Colorado-based Tumbleweed Records’s brief existence actually owes a lot to Szymczyk, who, along with ABC-Dunhill A&R head Larry Ray and musician/producer Robb Kunkel (whose excellent Abyss is also a cult fave) wangled something like $1.5 million from gas masters Gulf+Western, of all companies, which was eager to exploit the continuing upswing in sales in the hippie music market. Tumbleweed’s most prescient release was the debut of Michael Stanley, which featured Walsh, Todd Rundgren and Rick Derringer. Considering that most of the label’s releases were in editions of 500, all with gatefold covers and lavish, full-sized, textured-paper booklets, and didn’t get much past the region, it’s unsurprising that Gulf+Western pulled the plug after only about 11 releases (but probably gleefully, what with the massive tax write-off that Tumbleweed provided for its parent company).
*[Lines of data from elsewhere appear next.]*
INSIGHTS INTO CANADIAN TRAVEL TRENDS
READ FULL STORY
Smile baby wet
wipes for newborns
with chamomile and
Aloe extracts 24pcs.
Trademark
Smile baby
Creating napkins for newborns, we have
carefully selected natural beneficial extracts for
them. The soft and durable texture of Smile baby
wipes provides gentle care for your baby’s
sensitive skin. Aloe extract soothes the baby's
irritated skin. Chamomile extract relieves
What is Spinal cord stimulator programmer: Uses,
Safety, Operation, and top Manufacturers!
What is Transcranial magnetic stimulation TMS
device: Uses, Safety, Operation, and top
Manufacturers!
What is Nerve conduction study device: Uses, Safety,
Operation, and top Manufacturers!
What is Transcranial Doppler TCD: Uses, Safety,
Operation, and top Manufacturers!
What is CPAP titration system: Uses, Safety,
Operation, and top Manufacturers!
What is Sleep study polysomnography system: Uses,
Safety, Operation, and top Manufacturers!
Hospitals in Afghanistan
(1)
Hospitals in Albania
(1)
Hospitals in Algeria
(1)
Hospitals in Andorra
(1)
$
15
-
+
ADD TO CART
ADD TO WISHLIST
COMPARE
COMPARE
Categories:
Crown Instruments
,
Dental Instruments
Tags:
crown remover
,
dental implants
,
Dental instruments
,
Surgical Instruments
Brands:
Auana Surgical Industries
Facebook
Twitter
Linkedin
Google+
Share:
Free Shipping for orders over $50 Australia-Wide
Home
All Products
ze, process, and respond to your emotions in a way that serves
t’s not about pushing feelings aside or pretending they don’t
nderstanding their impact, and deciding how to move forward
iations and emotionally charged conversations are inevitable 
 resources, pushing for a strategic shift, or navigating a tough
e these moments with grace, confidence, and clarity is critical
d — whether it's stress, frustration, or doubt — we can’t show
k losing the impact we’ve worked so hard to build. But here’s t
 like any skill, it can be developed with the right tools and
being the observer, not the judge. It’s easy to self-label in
At 16 pages long, Holien’s liner notes feature hand-printed scores of all the melodies on the album. I’m not sure who’s benefit this was for, but it’s a lovely touch, one of those you’d-never-get-this-with-a-CD moments. Reticent and reluctant to tour, Holien returned to southern Minnesota shortly after recording this record, continuing to play around in the intervening decades with his band Cookies, but dropping out of the biz for all intents and purposes. I haven’t heard Cookies, but considering the strength of playing and writing on Danny Holien, I’m sure what he’s doing today is just as worth checking out.